Hubbard was one of those places where you could still have your choice of oceanfront trailers--old rusting aqua and silver tunafish cans with moisture problems. Highway 101, the West's westernmost route from Canada to Mexico, was the town's only through street, a straight and single shot lined with gift shops and candy shops and kite shops and a Dairy Queen, shell art and postcards and forty-six flavors of saltwater taffy, homemade right here. There was everywhere a spirit of cheer, clutter and nakedly opportunistic goodwill: what Hubbard had it would happily sell you, and if you didn't see it, just ask. Everyone loved a tourist, and the fatter the cat, the better. To a point. The locals maintained their own entrances to the Dairy Queen, Anchor Grill and Wayside Tavern: unmarked doors around back by the service entrances, where there was no parking problem.
In this town, beautiful even if no-account, lived two women, old friends, Petie Coolbaugh and Rose Bundy. Rose was a big, soft woman of calm purpose and measurable serenity. Petie was small and hard and tight and flammable, like the wick of a candle. They were both thirty-one, and ever since grade school had been celebrating good times, hunkering down in lean ones, hiding truths from each other's families, sitting up with each other's babies. In the last six weeks they had also become business partners. They made soup for a living now.
Two months ago a cafe and coffeehouse had come to Hubbard by way of a brother and sister, fraternal twins from Southern California who'd had the idea of coming north to slow down. They had bought the old barbershop at one end of town and moved in tables and church pews and giant green ferns. They bought crockery dishes, an espresso machine, quilted tablecloths and posters for the walls. They sanded the old fir floors and built a mahogany counter of great beauty and grace. They installed a tiny kitchen, named the place Souperior's, and then, instead of hiring a cook, they held auditions.
Bring your best soup (they invited all of Hubbard, on index cards in city hall, the post office and the Quik Stop) to Souperior's next Saturday afternoon. Winners get on our menu. Grand winner gets a job offer.

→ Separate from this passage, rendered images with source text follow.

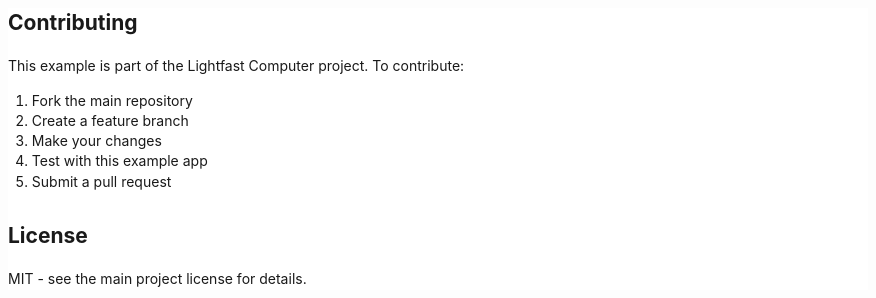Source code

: ## Contributing

This example is part of the Lightfast Computer project. To contribute:

1. Fork the main repository
2. Create a feature branch
3. Make your changes
4. Test with this example app
5. Submit a pull request

## License

MIT - see the main project license for details.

Although Hubbard loved its tourists, resident newcomers were a source of suspicion. For a week or so the little index cards--tacked up fresh and bright among the curling notices about firewood and crab pot repairs and handmade dog figurines--excited a lot of comment, most of it skeptical. On the other hand, an invitation to compete against your neighbors didn't come along often except for the county fair, and in the end, sixty-four soups were entered in the contest and were judged during an open house and soup-feed by the cafe's owners, Nadine and Gordon Latimer. Petie and Rose won with a jointly submitted bottomfish stew born of desperation the year Eddie Coolbaugh broke his foot and couldn't work for three months. A fisherman Rose had been dating then had fed them all from the junkfish left behind on a sportfishing charter boat. Two more of Rose's soups also made it onto the menu. When she was offered the job of soup cook, she asked if she and Petie could share it. The deal was that they would supply the cafe with two fresh soups each day, Tuesday through Sunday, and they could work from home. Breads came from the Riseria in Sawyer; Nadine handled the salads herself. Every day the soups would be different until the menu was exhausted and they could start again. New soups would always be under consideration.